Since the summer of 2013, journalist Elisabeth Rosenthal has been publishing articles in theNew York Times in an ongoing series called “Paying Till It Hurts,” which investigates the incredibly high price of healthcare in the United States. Her most recent entry, which ran on the front page of the newspaper last month, details “drive-by doctoring,” which occurs when medical assistants, consultants, and other hospital employees are charging patients or their insurers hefty fees on top of already-agreed-upon totals. Sometimes these healthcare providers bill 20 to 40 times the usual local rates and often collect the full amount, or a substantial portion.
The article takes as its principle case Peter Drier, who was billed $117,000 after a neck surgery by an assistant surgeon he had never met and who operates outside Drier’s insurance network. The patient recounts, “I thought I understood the risks. But this was just so wrong–I had no choice and no negotiating power.” Rosenthal notes that drive-by doctoring is becoming more popular as insurance companies are reining in the amount they pay to reimburse doctors for their services. Simply stated, the tactic increases revenue for physicians and other health care workers. And these charges are so commonplace that they have become the top complaint to New York state regulators. Rosenthal adds, “Multiple state health insurance companies have tried to limit patients’ liability, but lobbying by the health care industry sometimes stymies their efforts.”
While in Drier’s case the charges were ostensibly for an assistant surgeon to help with his neck operation, this phenomenon can take many forms. These include doctors patients had never seen who stop by to ask how his or her recovery is going, emergency-room staffers who operate out-of-network and bill separately (unbeknownst to patients), or even additional physicians brought in when a resident or a nurse could have accomplished the same task at no additional charge. Other surgical strategies include billing for additional surgeons to observe a procedure or “declaring an operation an emergency,” which makes insurers more apt to reimburse a hospital.

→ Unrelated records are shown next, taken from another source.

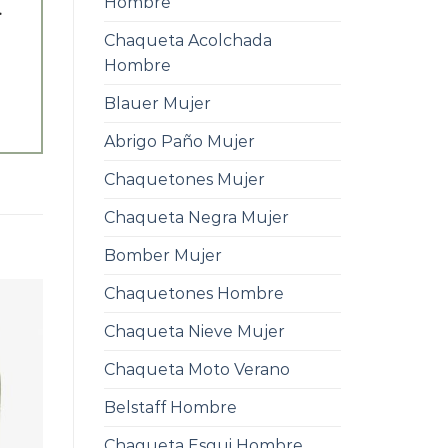
Hombre
.
Chaqueta Acolchada
Hombre
Blauer Mujer
Abrigo Paño Mujer
Chaquetones Mujer
Chaqueta Negra Mujer
Bomber Mujer
Chaquetones Hombre
Chaqueta Nieve Mujer
Chaqueta Moto Verano
Belstaff Hombre
Chaqueta Esqui Hombre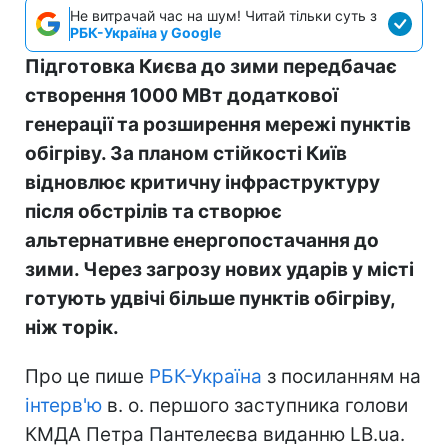
Не витрачай час на шум! Читай тільки суть з
РБК-Україна у Google
Підготовка Києва до зими передбачає
створення 1000 МВт додаткової
генерації та розширення мережі пунктів
обігріву. За планом стійкості Київ
відновлює критичну інфраструктуру
після обстрілів та створює
альтернативне енергопостачання до
зими. Через загрозу нових ударів у місті
готують удвічі більше пунктів обігріву,
ніж торік.
Про це пише
РБК-Україна
з посиланням на
інтерв'ю
в. о. першого заступника голови
КМДА Петра Пантелеєва виданню LB.ua.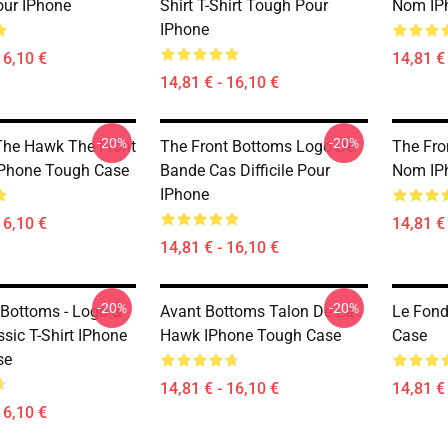
Pour IPhone
Shirt T-Shirt Tough Pour
Nom IP
IPhone
16,10 €
14,81 € 
14,81 € - 16,10 €
-20%
-20%
The Hawk The Front
The Front Bottoms Logo De
The Fro
IPhone Tough Case
Bande Cas Difficile Pour
Nom IP
IPhone
16,10 €
14,81 € 
14,81 € - 16,10 €
-20%
-20%
 Bottoms - Logo &
Avant Bottoms Talon De La
Le Fond
sic T-Shirt IPhone
Hawk IPhone Tough Case
Case
se
14,81 € - 16,10 €
14,81 € 
16,10 €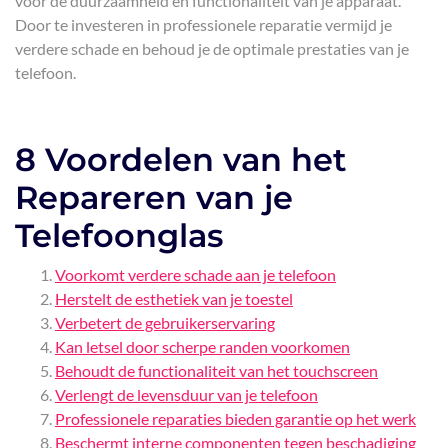
voor de duurzaamheid en functionaliteit van je apparaat.
Door te investeren in professionele reparatie vermijd je
verdere schade en behoud je de optimale prestaties van je
telefoon.
8 Voordelen van het
Repareren van je
Telefoonglas
Voorkomt verdere schade aan je telefoon
Herstelt de esthetiek van je toestel
Verbetert de gebruikerservaring
Kan letsel door scherpe randen voorkomen
Behoudt de functionaliteit van het touchscreen
Verlengt de levensduur van je telefoon
Professionele reparaties bieden garantie op het werk
Beschermt interne componenten tegen beschadiging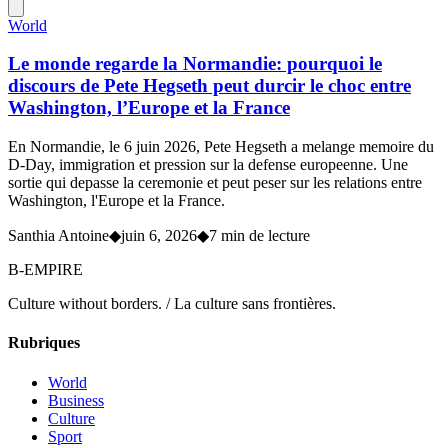
World
Le monde regarde la Normandie: pourquoi le
discours de Pete Hegseth peut durcir le choc entre
Washington, l’Europe et la France
En Normandie, le 6 juin 2026, Pete Hegseth a melange memoire du
D-Day, immigration et pression sur la defense europeenne. Une
sortie qui depasse la ceremonie et peut peser sur les relations entre
Washington, l'Europe et la France.
Santhia Antoine
◆
juin 6, 2026
◆
7 min de lecture
B-EMPIRE
Culture without borders. / La culture sans frontières.
Rubriques
World
Business
Culture
Sport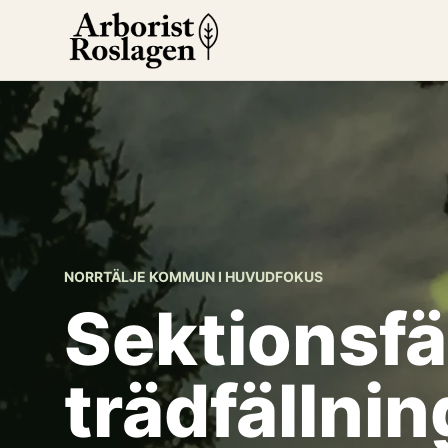
NORRTÄLJE KOMMUN I HUVUDFOKUS
Sektionsfä
trädfällning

Patients often have a very difficult time fighting these charges. Since insurance examiners are not in a hospital observing procedures, they have no choice but to believe doctors’ accounts of events. Most of the time, Rosenthal observes, “insurers just pay–to protect their customers, they say–which encourages the practice.”
Luckily, New York state legislators have drafted and passed a law that will take effect in April 2015 aims to protect patients from drive-by doctoring and the surprise charges that accompany it. This act states for example, that “patients are not responsible for unforeseen out-of-network charges beyond what they would have paid in-network.”
It is worth noting that medical lobbyists were successful in convincing lawmakers in New York to limit attorney fees in medical malpractice cases, limitations that are so draconian that they create a disincentive for attorneys to undertake medical malpractice claims. We will soon see how medical professionals react when these fee limitations are imposed upon them. As in so many cases we cover on this blog, industry professionals–be they doctors, pharmaceutical companies, cereal producers, or car manufacturers–will almost always choose profits over safety.